Jester David
Hero
There are certainly a range of house rules, but in general, just replying with "house rule it" when discussing a problem with the system (and not your campaign) is problematic.True Jester, but, there are house rules and there are house rules. Saying, "If you want your elves to be like older versions, just shift the +2 from wisdom to int" isn't a huge house rule. It's not like we're going to completely revamp anything. It's a pretty minor change. And one thing 4e didn't do was hand hold DM's. You are expressly expected to do this in 4e. It wasn't 3e where you needed a rule for everything. Nor is it like 5e where the expectations that the DM will change elements is even stronger than it was in 4e.
3e is something of the outlier here. Earlier editions and later editions assumed that you were going to change things to suit your taste.
I also expanded that point out initially in the post the quote was pulled from.
The argument was that there was no problem having elves that didn't make good wizards as you could house rule that. But, if it was so simple, then why did WotC create the eladrin and change the lore of an entire subrace in two campaign settings into extradimensional fey? And rework a monster? That's a bit of a big change when you could just make a house rule (which, to WotC's credit, they did perfectly with Essentials). They did completely revamp something.

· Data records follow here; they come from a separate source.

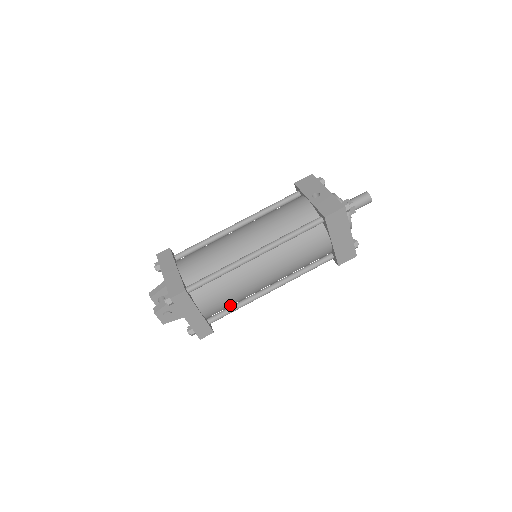
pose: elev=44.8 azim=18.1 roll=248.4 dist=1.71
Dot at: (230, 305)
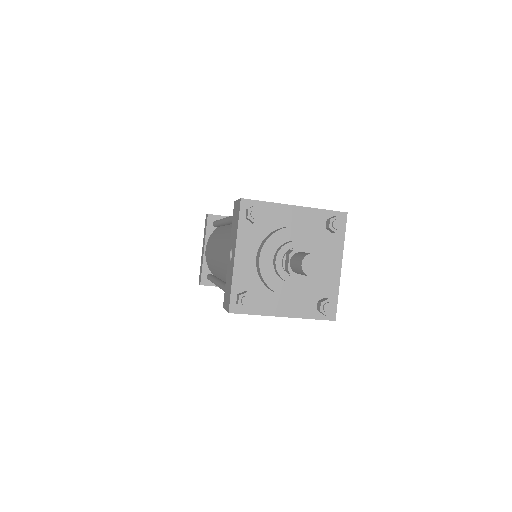
Dot at: occluded
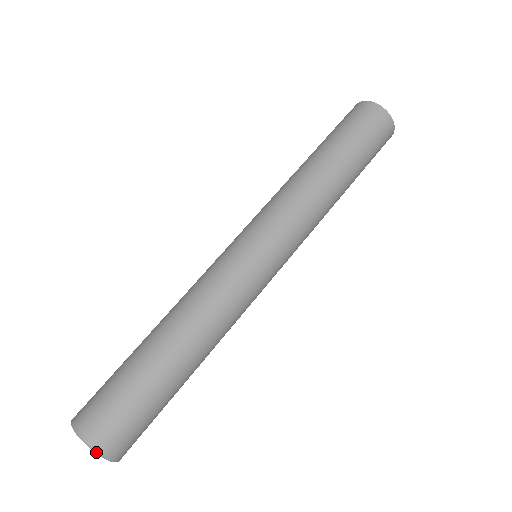
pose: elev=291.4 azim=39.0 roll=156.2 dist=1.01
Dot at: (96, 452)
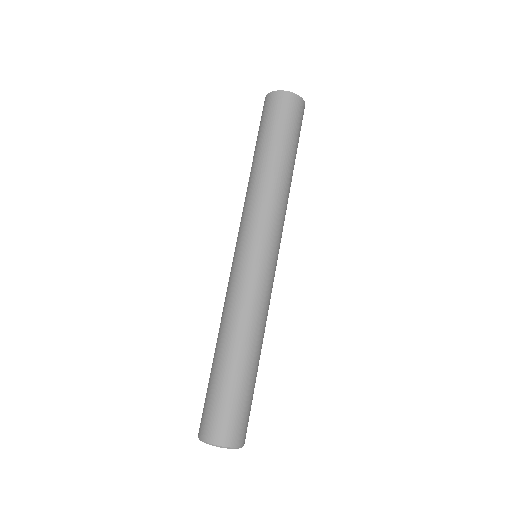
Dot at: (232, 448)
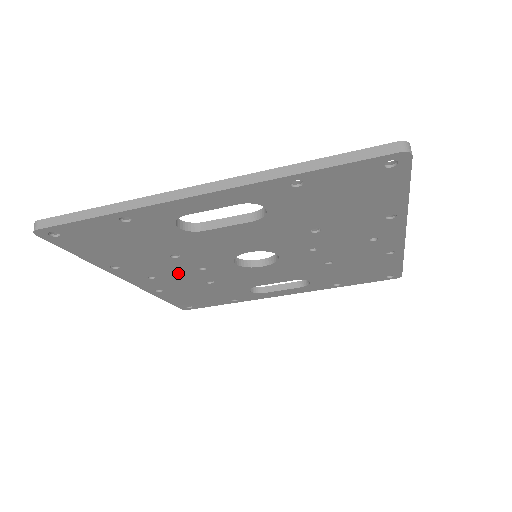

I have no problems house ruling at my game. I'm anxiously about to start a Pathfinder game, and that will be using wound points (further house rules from the official variant rules), a morale system, a reroll token system, and a system to replace stat boosting magic items.
It get a little more frustrated when instead of choosing to house rule I have to house rule. Especially if the house rules are revisionary rather than additive. Which is why 5e is so appealing: I don't need to change many rules, just add them. But 3e/4e you really have to change so you could add.
And, similarly, I don't like having to house rule/change campaign settings. I'm very comfortable making my own campaign setting. I've done it several times and written a book on the subject. But when I use a published setting, I don't want to have to make sweeping changes as that defeats the purpose of using a published setting.